For those who spent substantial portions of their childhood in the waiting rooms of doctors; offices, the vice-presidential debate this week was a fine example of Goofus and Gallant.  Paul Ryan, the often too-syrupy, too goody-two-shoes Gallant of this scene, managed to avoid lashing out at the over-the-top rudeness of Joe Biden's Goofus.  I suspect that was the reason he drank so much water:  a lesser boy scout would have, at the bare minimum, thrown that water directly at Biden, in order to wash that ridiculous smirk off his face.

Many of my friends were wondering if, perhaps, there might have been some illness that Biden suffered, that he laughed at inappropriate moments, rolled his eyes, constantly interrupted, openly lied about his own record, and… well, I can't recall every complaint my friends had, but the list seemed almost as interminably as the debate itself.

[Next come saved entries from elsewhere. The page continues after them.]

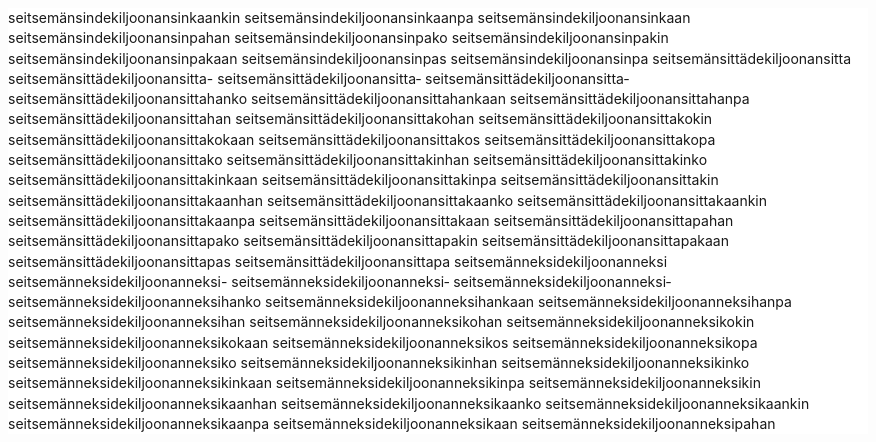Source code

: seitsemänsindekiljoonansinkaankin
seitsemänsindekiljoonansinkaanpa
seitsemänsindekiljoonansinkaan
seitsemänsindekiljoonansinpahan
seitsemänsindekiljoonansinpako
seitsemänsindekiljoonansinpakin
seitsemänsindekiljoonansinpakaan
seitsemänsindekiljoonansinpas
seitsemänsindekiljoonansinpa
seitsemänsittädekiljoonansitta
seitsemänsittädekiljoonansitta-
seitsemänsittädekiljoonansitta‐
seitsemänsittädekiljoonansitta‑
seitsemänsittädekiljoonansittahanko
seitsemänsittädekiljoonansittahankaan
seitsemänsittädekiljoonansittahanpa
seitsemänsittädekiljoonansittahan
seitsemänsittädekiljoonansittakohan
seitsemänsittädekiljoonansittakokin
seitsemänsittädekiljoonansittakokaan
seitsemänsittädekiljoonansittakos
seitsemänsittädekiljoonansittakopa
seitsemänsittädekiljoonansittako
seitsemänsittädekiljoonansittakinhan
seitsemänsittädekiljoonansittakinko
seitsemänsittädekiljoonansittakinkaan
seitsemänsittädekiljoonansittakinpa
seitsemänsittädekiljoonansittakin
seitsemänsittädekiljoonansittakaanhan
seitsemänsittädekiljoonansittakaanko
seitsemänsittädekiljoonansittakaankin
seitsemänsittädekiljoonansittakaanpa
seitsemänsittädekiljoonansittakaan
seitsemänsittädekiljoonansittapahan
seitsemänsittädekiljoonansittapako
seitsemänsittädekiljoonansittapakin
seitsemänsittädekiljoonansittapakaan
seitsemänsittädekiljoonansittapas
seitsemänsittädekiljoonansittapa
seitsemänneksidekiljoonanneksi
seitsemänneksidekiljoonanneksi-
seitsemänneksidekiljoonanneksi‐
seitsemänneksidekiljoonanneksi‑
seitsemänneksidekiljoonanneksihanko
seitsemänneksidekiljoonanneksihankaan
seitsemänneksidekiljoonanneksihanpa
seitsemänneksidekiljoonanneksihan
seitsemänneksidekiljoonanneksikohan
seitsemänneksidekiljoonanneksikokin
seitsemänneksidekiljoonanneksikokaan
seitsemänneksidekiljoonanneksikos
seitsemänneksidekiljoonanneksikopa
seitsemänneksidekiljoonanneksiko
seitsemänneksidekiljoonanneksikinhan
seitsemänneksidekiljoonanneksikinko
seitsemänneksidekiljoonanneksikinkaan
seitsemänneksidekiljoonanneksikinpa
seitsemänneksidekiljoonanneksikin
seitsemänneksidekiljoonanneksikaanhan
seitsemänneksidekiljoonanneksikaanko
seitsemänneksidekiljoonanneksikaankin
seitsemänneksidekiljoonanneksikaanpa
seitsemänneksidekiljoonanneksikaan
seitsemänneksidekiljoonanneksipahan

Personally, I think Goofus Biden's behavior was completely choreographed. The interruptions, the crude and boorish actions, all were designed to keep Gallant Ryan from successfully delivering a single, completed argument on behalf of his campaign.  Sadly, it did work far too often. Ryan would start a sentence, and more than eighty times in ninety minutes (or, if you want to be honest about time distribution, eighty-plus times in 41 minutes) Goofus threw in some snarky remark.  In at least one case, the man who is supposed to maintain the dignity of the second-highest office in the land jumped in and answered a question directed at his opponent in the debate.

Any way you look at it, though, interrupting a person an average of once every thirty seconds is poor sportsmanship, poor debate practice, and, in the long run, probably very poor political maneuvering.  At best, it is as the intellectual equal to Goofus having dropped trou and waggled his private parts in all our faces.   It may or may not energize the demoralized base, but those who had come into the evening still undecided, those who were watching the debate in hopes of being informed voters, those people more often than not will be repulsed by this, and look far more favorably upon Gallant.

Apparently, waiting one's turn, keeping one's pants on, is beneath that office.  Or, perhaps, Goofus has decided that dignity itself is beneath the dignity of the office.